READ MORE: G20 drops pledge to fight protectionism at rocky meeting

This is all interesting. I don’t think any of it gives us much indication how Friday and Saturday in Hamburg will turn out. Everyone tried hard to reach a consensus at the G7 in Paris, but it didn’t work. Days later, Trump announced he was abandoning his country’s Paris accord commitments. But sometimes Trump brings his cooperative game, as he did Thursday with his Warsaw speech, which criticized Russia mildly for “destabilizing” Ukraine and offered long-awaited support for NATO’s Article 5 doctrine of collective defence. So all could end well.

That’s probably not the way to bet it. To the extent there’s a Trump method of modern diplomacy, it’s that he’s hard on friends when he’s frustrated by enemies. North Korean ICBMs would frustrate any president. And climate change isn’t the only potential axis of disagreement: the G20 summit’s official agenda lists “migration and refugee flows” and “trade” among other topics. Trump’s Warsaw speech suggested he still sees open borders and free trade as signs of weakness. That was the “will-to-survive” portion of his remarks: “Do we have enough respect for our citizens to protect our borders?

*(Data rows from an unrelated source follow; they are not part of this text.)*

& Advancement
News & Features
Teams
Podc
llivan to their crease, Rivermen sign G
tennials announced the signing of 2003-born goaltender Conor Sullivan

Do we have the desire and the courage to preserve our civilization in the face of those who would subvert and destroy it?”

READ MORE: Time for a Donald Trump intervention?

Nor is the United States the only problematic player at the bigger, wilder G20 table. Vladimir Putin will be there, fresh from a profoundly unpredictable bilateral meeting with Trump in Hamburg. The Chinese will be there, and the Turks. China’s Xi Jinping is eager to advance his positioning as the world’s emergency backup leader, an attempt that will be likelier to succeed if the summit’s other participants decide to ignore China’s spectacularly awful human rights record.

The longer you look at it, the more the Hamburg summit looks like six-dimensional chess, played over a shark tank. Maybe it will go well! Stranger things have happened. The likeliest scenario is that everyone will walk into the room grimly determined to get along—and that they’ll leave it having failed to get along. The challenge for everyone in the room, the Canadian prime minister not least among them, will be to recognize the moment when consensus starts to collapse, and displaying some agility in knowing where to leap when it happens.